Bobby Aloysius (born 22 June 1974) is an Indian athlete from Kerala, who competes in the high jump event. Currently, she is residing in Thiruvananthapuram, Kerala. She held the Indian and South Asian records in high jump between 1995 and 2012 of 1.91m. Bobby participated in the 2004 Athens Olympics, won silver in 2002 Busan Asian Games and won gold in the Jakarta Asian Championships.

Personal life
Bobby was born in Chemperi, Kannur, Kerala, India.  Bobby travelled around the world several times and eventually lived in Shrewsbury, United Kingdom until 2009. She had also worked as the Assistant Secretary (Technical) of Kerala State Sports Council in Thiruvananthapuram till 2013. She is married to Shajan Skariah, who is the founder and chief newsreader of an online channel named Marunadan TV. They have three children, Stefan Holm Skariah, Gangotri Skariah and Ritwik Skariah. She is an alumnus of Calicut University.

Career
Bobby established the national record of 1.91m in women's high jump during the Olympic qualifications in 2004 in Chennai. “I badly wanted to qualify for the Olympics and I put everything into that jump in Chennai and cleared 1.91m," she said in an interview at the Maharaja's Stadium in 2011. Her national record remained unbeaten till 2012, when Sahana Kumari cleared 1.92 m for the London Olympics. Bobby also won the women's High Jump event at the National Domestic Circuit Meet held in 2003 in Chennai, in addition to her international wins.
Bobby has also worked with the Kerala state government to improve sports development in her state. Serving as the Assistant Secretary (Technical) of Kerala State Sports Council, Bobby organised the Sports Council's High Jump Carnival, held at Thiruvananthapuram with the athletes performing to heavy music in 2011. She aimed to implement the higher secondary sports quota online allotment scheme during her service. In 2013, she submitted her resignation letter to KSSC as she claimed that they had denied her the opportunity to get appointed to the National Games Office by holding back the order.

**ENTRIES SUPPLIED**.
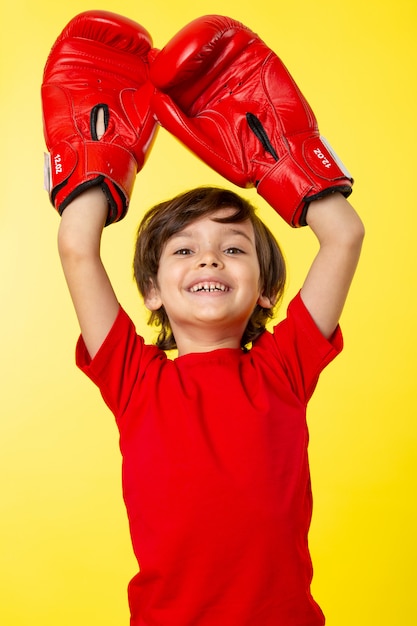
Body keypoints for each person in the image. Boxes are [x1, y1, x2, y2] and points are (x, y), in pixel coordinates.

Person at [42, 10, 364, 626]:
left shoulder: (285, 366)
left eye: (234, 247)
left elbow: (344, 237)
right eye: (183, 250)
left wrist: (287, 160)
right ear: (152, 291)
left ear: (268, 290)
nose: (209, 256)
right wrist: (95, 160)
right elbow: (76, 246)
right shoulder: (132, 378)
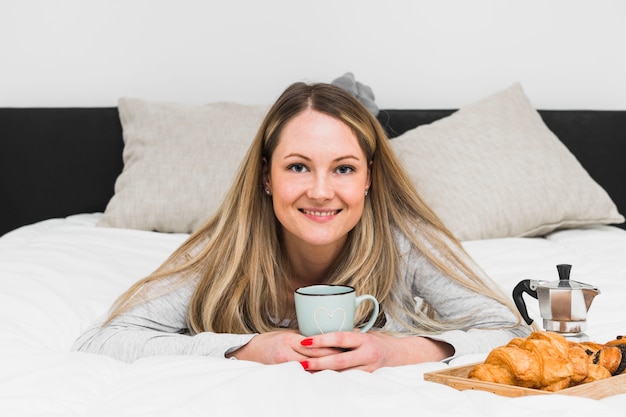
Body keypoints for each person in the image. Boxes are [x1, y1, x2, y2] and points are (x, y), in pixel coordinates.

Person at [73, 82, 530, 372]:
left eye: (344, 169)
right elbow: (105, 340)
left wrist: (398, 351)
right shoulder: (224, 248)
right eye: (297, 167)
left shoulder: (402, 240)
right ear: (265, 177)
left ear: (369, 178)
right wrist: (244, 349)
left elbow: (513, 332)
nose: (320, 190)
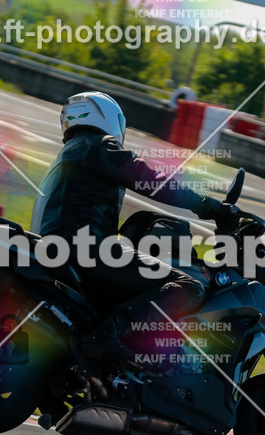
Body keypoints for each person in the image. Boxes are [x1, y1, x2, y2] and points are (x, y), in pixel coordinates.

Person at [30, 91, 230, 366]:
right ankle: (107, 336)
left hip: (56, 250)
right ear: (109, 118)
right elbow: (150, 179)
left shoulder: (68, 155)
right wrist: (209, 206)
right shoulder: (100, 145)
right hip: (85, 249)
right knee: (189, 286)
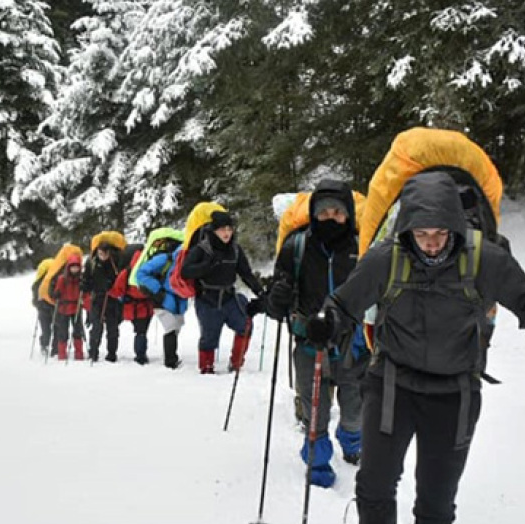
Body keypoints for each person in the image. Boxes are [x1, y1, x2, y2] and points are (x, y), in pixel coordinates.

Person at [312, 171, 525, 524]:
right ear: (407, 229)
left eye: (439, 233)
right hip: (393, 383)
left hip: (455, 391)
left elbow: (521, 296)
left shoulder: (481, 258)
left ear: (456, 227)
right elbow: (344, 303)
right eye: (421, 234)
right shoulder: (386, 259)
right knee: (375, 481)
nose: (430, 243)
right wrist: (328, 324)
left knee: (437, 493)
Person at [266, 181, 368, 488]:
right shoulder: (296, 246)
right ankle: (318, 464)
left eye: (338, 212)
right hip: (310, 341)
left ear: (348, 213)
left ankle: (352, 442)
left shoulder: (363, 247)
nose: (331, 218)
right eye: (323, 212)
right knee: (315, 412)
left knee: (355, 410)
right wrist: (278, 298)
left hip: (354, 341)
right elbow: (277, 304)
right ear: (313, 213)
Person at [180, 211, 265, 374]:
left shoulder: (235, 250)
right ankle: (206, 368)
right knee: (209, 337)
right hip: (207, 299)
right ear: (213, 231)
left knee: (245, 326)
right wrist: (206, 266)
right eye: (222, 229)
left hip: (228, 297)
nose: (226, 233)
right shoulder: (202, 249)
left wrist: (260, 291)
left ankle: (236, 363)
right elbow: (185, 271)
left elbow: (245, 273)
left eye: (229, 229)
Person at [135, 230, 187, 369]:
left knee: (176, 328)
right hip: (162, 299)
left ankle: (171, 359)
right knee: (171, 328)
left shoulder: (182, 258)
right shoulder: (165, 258)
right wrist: (158, 290)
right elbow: (140, 274)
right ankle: (170, 361)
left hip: (177, 299)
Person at [108, 245, 155, 365]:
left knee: (138, 331)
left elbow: (117, 290)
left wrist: (108, 290)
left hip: (131, 306)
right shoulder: (151, 269)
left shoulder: (127, 271)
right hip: (147, 306)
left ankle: (139, 355)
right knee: (142, 332)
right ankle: (141, 356)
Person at [82, 242, 123, 362]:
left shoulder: (115, 262)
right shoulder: (92, 262)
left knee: (112, 327)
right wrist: (84, 285)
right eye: (100, 253)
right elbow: (87, 278)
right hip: (97, 298)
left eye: (105, 253)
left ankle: (111, 353)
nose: (103, 256)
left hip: (112, 298)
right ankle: (93, 352)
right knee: (97, 326)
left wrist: (112, 283)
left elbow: (121, 277)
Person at [49, 253, 86, 360]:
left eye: (77, 266)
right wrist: (56, 294)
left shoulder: (81, 279)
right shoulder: (62, 279)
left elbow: (85, 294)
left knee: (78, 331)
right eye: (73, 267)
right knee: (63, 332)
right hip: (63, 308)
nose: (74, 269)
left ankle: (79, 354)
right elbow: (56, 292)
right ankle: (62, 354)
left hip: (76, 308)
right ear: (68, 267)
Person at [32, 258, 57, 357]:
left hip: (52, 307)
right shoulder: (38, 283)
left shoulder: (56, 280)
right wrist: (37, 303)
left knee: (54, 328)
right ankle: (45, 345)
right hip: (44, 308)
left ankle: (53, 347)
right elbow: (35, 295)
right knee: (47, 329)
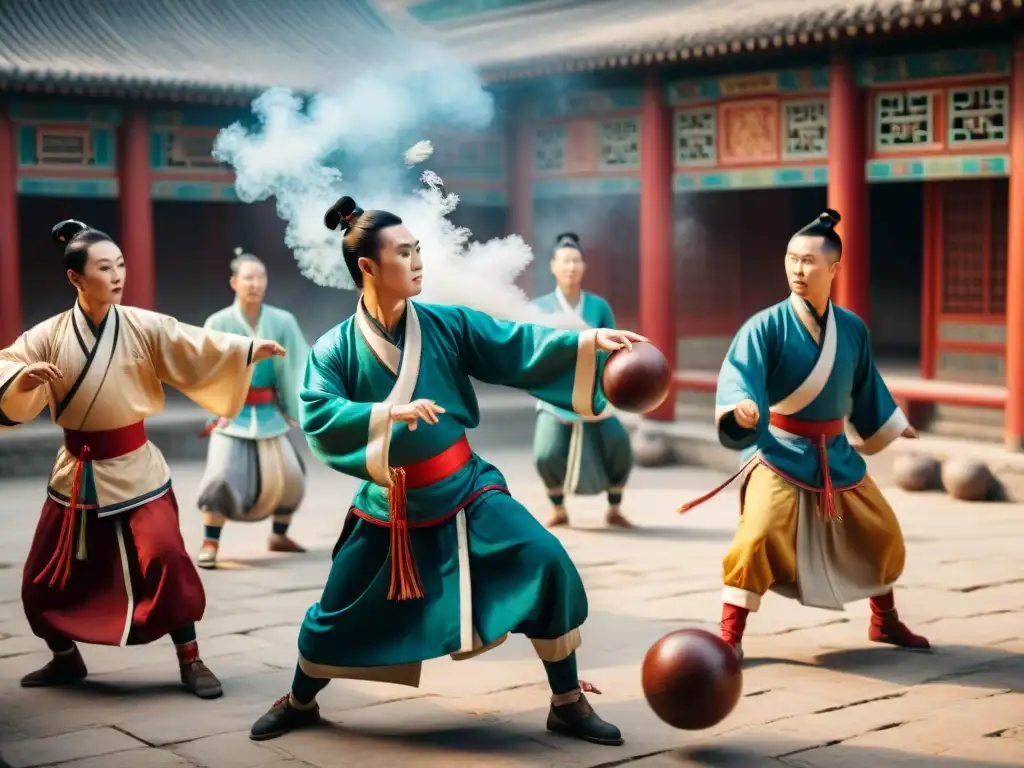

**ASSIGNMENT 1**.
In the article on Bobby Aloysius, what are the names of all her children?
**ASSIGNMENT 2**.
Reproduce the part of the article on Bobby Aloysius starting at "Bobby has also" and ending at "back the order.".

**WRITTEN SOLUTION 1**.
Stefan Holm Skariah, Gangotri Skariah and Ritwik Skariah

**WRITTEN SOLUTION 2**.
Bobby has also worked with the Kerala state government to improve sports development in her state. Serving as the Assistant Secretary (Technical) of Kerala State Sports Council, Bobby organised the Sports Council's High Jump Carnival, held at Thiruvananthapuram with the athletes performing to heavy music in 2011. She aimed to implement the higher secondary sports quota online allotment scheme during her service. In 2013, she submitted her resignation letter to KSSC as she claimed that they had denied her the opportunity to get appointed to the National Games Office by holding back the order.